INFORMATION PROVIDED section start

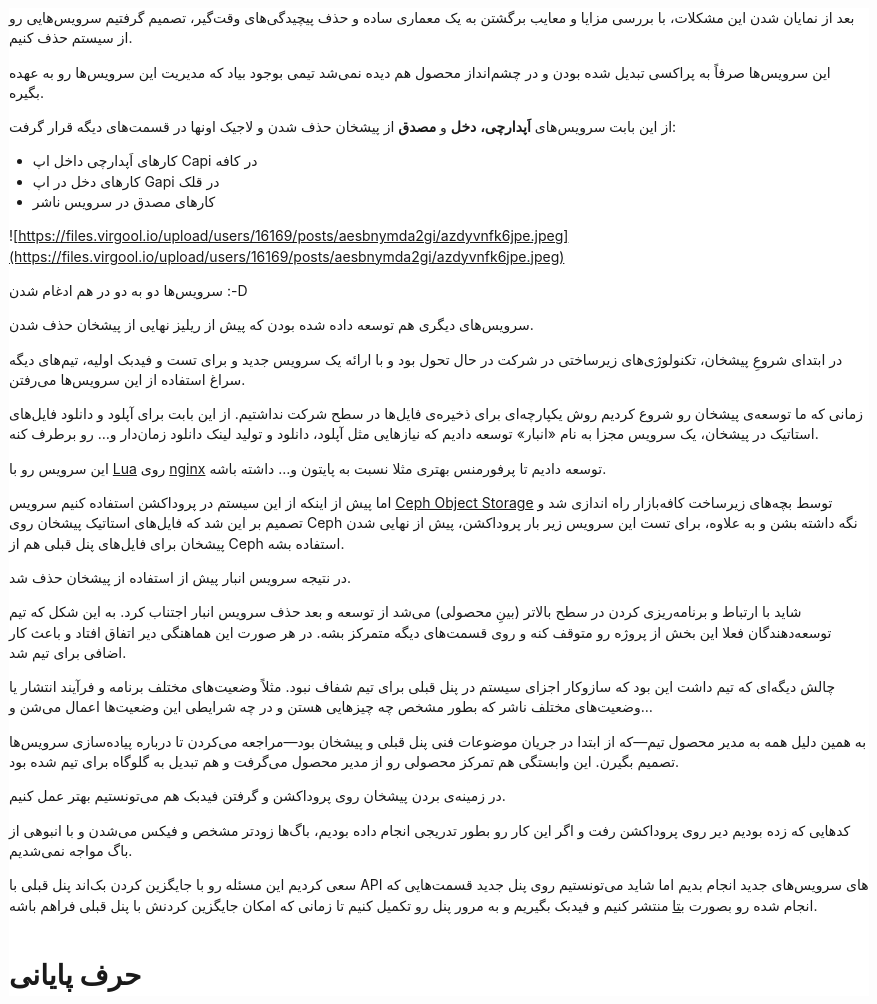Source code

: بعد از نمایان شدن این مشکلات، با بررسی مزایا و معایب برگشتن به یک معماری ساده و حذف پیچیدگی‌های وقت‌گیر، تصمیم گرفتیم سرویس‌هایی رو از سیستم حذف کنیم.

این سرویس‌ها صرفاً به پراکسی تبدیل شده بودن و در چشم‌انداز محصول هم دیده نمی‌شد تیمی بوجود بیاد که مدیریت این سرویس‌ها رو به عهده بگیره.

از این بابت سرویس‌های **اَپدارچی،** **دخل** و **مصدق** از پیشخان حذف شدن و لاجیک اونها در قسمت‌های دیگه قرار گرفت:

- کارهای اَپدارچی داخل اپ Capi در کافه
- کارهای دخل در اپ Gapi در قلک
- کارهای مصدق در سرویس ناشر

![https://files.virgool.io/upload/users/16169/posts/aesbnymda2gi/azdyvnfk6jpe.jpeg](https://files.virgool.io/upload/users/16169/posts/aesbnymda2gi/azdyvnfk6jpe.jpeg)

سرویس‌ها دو به دو در هم ادغام شدن :-D

سرویس‌های دیگری هم توسعه داده شده بودن که پیش از ریلیز نهایی از پیشخان حذف شدن.

در ابتدای شروعِ پیشخان، تکنولوژی‌های زیرساختی در شرکت در حال تحول بود و با ارائه یک سرویس جدید و برای تست و فیدبک اولیه، تیم‌های دیگه سراغ استفاده از این سرویس‌ها می‌رفتن.

زمانی که ما توسعه‌ی پیشخان رو شروع کردیم روش یکپارچه‌ای برای ذخیره‌ی فایل‌ها در سطح شرکت نداشتیم. از این بابت برای آپلود و دانلود فایل‌های استاتیک در پیشخان، یک سرویس مجزا به نام «انبار» توسعه دادیم که نیازهایی مثل آپلود، دانلود و تولید لینک دانلود زمان‌دار و… رو برطرف کنه.

این سرویس رو با [Lua](https://www.lua.org/) روی [nginx](https://www.nginx.com/) توسعه دادیم تا پرفورمنس بهتری مثلا نسبت به پایتون و… داشته باشه.

اما پیش از اینکه از این سیستم در پروداکشن استفاده کنیم سرویس [Ceph Object Storage](https://ceph.com/ceph-storage/object-storage/) توسط بچه‌های زیرساخت کافه‌بازار راه اندازی شد و تصمیم بر این شد که فایل‌های استاتیک پیشخان روی Ceph نگه داشته بشن و به علاوه، برای تست این سرویس زیر بار پروداکشن، پیش از نهایی شدن پیشخان برای فایل‌های پنل قبلی هم از Ceph استفاده بشه.

در نتیجه سرویس انبار پیش از استفاده از پیشخان حذف شد.

شاید با ارتباط و برنامه‌ریزی کردن در سطح بالاتر (بینِ محصولی) می‌شد از توسعه و بعد حذف سرویس انبار اجتناب کرد. به این شکل که تیم توسعه‌دهندگان فعلا این بخش از پروژه رو متوقف کنه و روی قسمت‌های دیگه متمرکز بشه. در هر صورت این هماهنگی دیر اتفاق افتاد و باعث کار اضافی برای تیم شد.

چالش دیگه‌ای که تیم داشت این بود که سازوکار اجزای سیستم در پنل قبلی برای تیم شفاف نبود. مثلاً وضعیت‌های مختلف برنامه و فرآیند انتشار یا وضعیت‌های مختلف ناشر که بطور مشخص چه چیزهایی هستن و در چه شرایطی این وضعیت‌ها اعمال می‌شن و…

به همین دلیل همه به مدیر محصول تیم—که از ابتدا در جریان موضوعات فنی پنل قبلی و پیشخان بود—مراجعه می‌کردن تا درباره پیاده‌سازی سرویس‌ها تصمیم بگیرن. این وابستگی هم تمرکز محصولی رو از مدیر محصول می‌گرفت و هم تبدیل به گلوگاه برای تیم شده بود.

در زمینه‌ی بردن پیشخان روی پروداکشن و گرفتن فید‌بک هم می‌تونستیم بهتر عمل کنیم.

کد‌هایی که زده بودیم دیر روی پروداکشن رفت و اگر این کار رو بطور تدریجی انجام داده بودیم، باگ‌ها زودتر مشخص و فیکس می‌شدن و با انبوهی از باگ مواجه نمی‌شدیم.

سعی کردیم این مسئله رو با جایگزین کردن بک‌اند پنل قبلی با API های سرویس‌های جدید انجام بدیم اما شاید می‌تونستیم روی پنل جدید قسمت‌هایی که انجام شده رو بصورت [بتا](https://en.wikipedia.org/wiki/Software_release_life_cycle#Beta) منتشر کنیم و فید‌بک بگیریم و به مرور پنل رو تکمیل کنیم تا زمانی که امکان جایگزین کردنش با پنل قبلی فراهم باشه.

# **حرف پایانی**
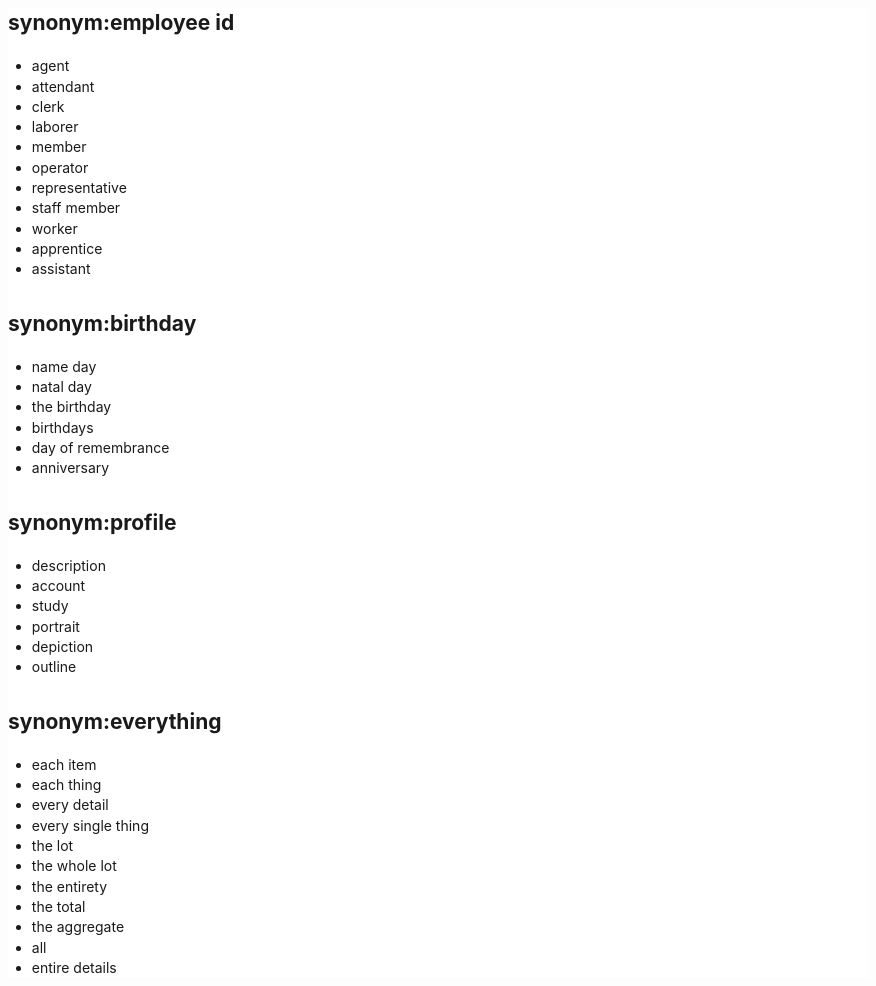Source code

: ## synonym:employee id
- agent
- attendant
- clerk
- laborer
- member
- operator
- representative
- staff member
- worker
- apprentice
- assistant

## synonym:birthday
- name day
- natal day
- the birthday
- birthdays
- day of remembrance 
- anniversary

## synonym:profile
- description
- account
- study
- portrait
- depiction
- outline


## synonym:everything
- each item
- each thing
- every detail
- every single thing
- the lot
- the whole lot
- the entirety
- the total
- the aggregate
- all
- entire details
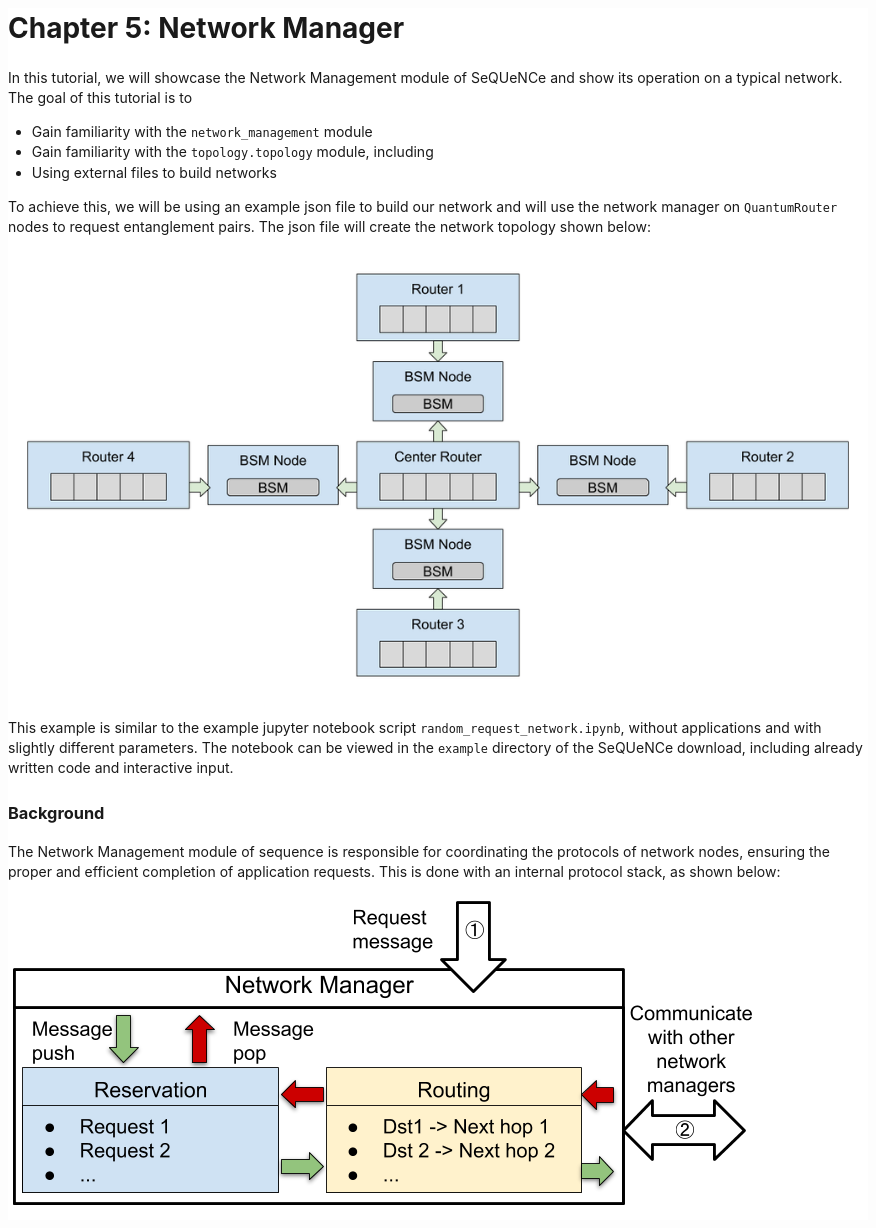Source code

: # Chapter 5: Network Manager

In this tutorial, we will showcase the Network Management module of SeQUeNCe and show its operation on a typical network. The goal of this tutorial is to
- Gain familiarity with the `network_management` module
- Gain familiarity with the `topology.topology` module, including
- Using external files to build networks

To achieve this, we will be using an example json file to build our network and will use the network manager on `QuantumRouter` nodes to request entanglement pairs. The json file will create the network topology shown below:

![topo](figures/star_network.png)

This example is similar to the example jupyter notebook script `random_request_network.ipynb`, without applications and with slightly different parameters. The notebook can be viewed in the `example` directory of the SeQUeNCe download, including already written code and interactive input.

### Background

The Network Management module of sequence is responsible for coordinating the protocols of network nodes, ensuring the proper and efficient completion of application requests. This is done with an internal protocol stack, as shown below:

![nm](figures/net_manager.png)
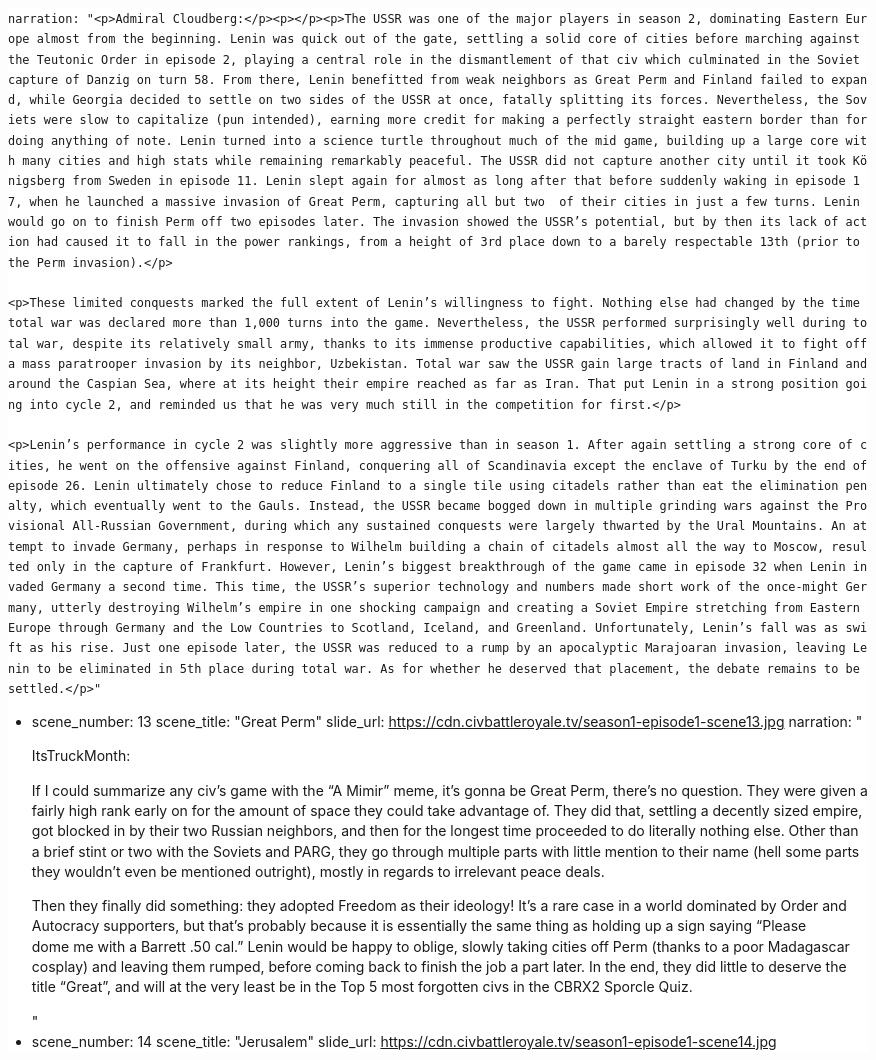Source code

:     narration: "<p>Admiral Cloudberg:</p><p></p><p>The USSR was one of the major players in season 2, dominating Eastern Europe almost from the beginning. Lenin was quick out of the gate, settling a solid core of cities before marching against the Teutonic Order in episode 2, playing a central role in the dismantlement of that civ which culminated in the Soviet capture of Danzig on turn 58. From there, Lenin benefitted from weak neighbors as Great Perm and Finland failed to expand, while Georgia decided to settle on two sides of the USSR at once, fatally splitting its forces. Nevertheless, the Soviets were slow to capitalize (pun intended), earning more credit for making a perfectly straight eastern border than for doing anything of note. Lenin turned into a science turtle throughout much of the mid game, building up a large core with many cities and high stats while remaining remarkably peaceful. The USSR did not capture another city until it took Königsberg from Sweden in episode 11. Lenin slept again for almost as long after that before suddenly waking in episode 17, when he launched a massive invasion of Great Perm, capturing all but two  of their cities in just a few turns. Lenin would go on to finish Perm off two episodes later. The invasion showed the USSR’s potential, but by then its lack of action had caused it to fall in the power rankings, from a height of 3rd place down to a barely respectable 13th (prior to the Perm invasion).</p>

    <p>These limited conquests marked the full extent of Lenin’s willingness to fight. Nothing else had changed by the time total war was declared more than 1,000 turns into the game. Nevertheless, the USSR performed surprisingly well during total war, despite its relatively small army, thanks to its immense productive capabilities, which allowed it to fight off a mass paratrooper invasion by its neighbor, Uzbekistan. Total war saw the USSR gain large tracts of land in Finland and around the Caspian Sea, where at its height their empire reached as far as Iran. That put Lenin in a strong position going into cycle 2, and reminded us that he was very much still in the competition for first.</p>

    <p>Lenin’s performance in cycle 2 was slightly more aggressive than in season 1. After again settling a strong core of cities, he went on the offensive against Finland, conquering all of Scandinavia except the enclave of Turku by the end of episode 26. Lenin ultimately chose to reduce Finland to a single tile using citadels rather than eat the elimination penalty, which eventually went to the Gauls. Instead, the USSR became bogged down in multiple grinding wars against the Provisional All-Russian Government, during which any sustained conquests were largely thwarted by the Ural Mountains. An attempt to invade Germany, perhaps in response to Wilhelm building a chain of citadels almost all the way to Moscow, resulted only in the capture of Frankfurt. However, Lenin’s biggest breakthrough of the game came in episode 32 when Lenin invaded Germany a second time. This time, the USSR’s superior technology and numbers made short work of the once-might Germany, utterly destroying Wilhelm’s empire in one shocking campaign and creating a Soviet Empire stretching from Eastern Europe through Germany and the Low Countries to Scotland, Iceland, and Greenland. Unfortunately, Lenin’s fall was as swift as his rise. Just one episode later, the USSR was reduced to a rump by an apocalyptic Marajoaran invasion, leaving Lenin to be eliminated in 5th place during total war. As for whether he deserved that placement, the debate remains to be settled.</p>"
  - scene_number: 13
    scene_title: "Great Perm"
    slide_url: https://cdn.civbattleroyale.tv/season1-episode1-scene13.jpg
    narration: "<p>ItsTruckMonth:</p><p></p><p>If I could summarize any civ’s game with the “A Mimir” meme, it’s gonna be Great Perm, there’s no question. They were given a fairly high rank early on for the amount of space they could take advantage of. They did that, settling a decently sized empire, got blocked in by their two Russian neighbors, and then for the longest time proceeded to do literally nothing else. Other than a brief stint or two with the Soviets and PARG, they go through multiple parts with little mention to their name (hell some parts they wouldn’t even be mentioned outright), mostly in regards to irrelevant peace deals. </p><p></p><p>Then they finally did something: they adopted Freedom as their ideology! It’s a rare case in a world dominated by Order and Autocracy supporters, but that’s probably because it is essentially the same thing as holding up a sign saying “Please dome me with a Barrett .50 cal.” Lenin would be happy to oblige, slowly taking cities off Perm (thanks to a poor Madagascar cosplay) and leaving them rumped, before coming back to finish the job a part later. In the end, they did little to deserve the title “Great”, and will at the very least be in the Top 5 most forgotten civs in the CBRX2 Sporcle Quiz.</p>"
  - scene_number: 14
    scene_title: "Jerusalem"
    slide_url: https://cdn.civbattleroyale.tv/season1-episode1-scene14.jpg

INFORMATION PROVIDED section end

HOW TO COMPLETE THIS TASK:
Tally the lines in the rows above that contain the string "سیستم", and give only that number.

EXPECTED ANSWER:
3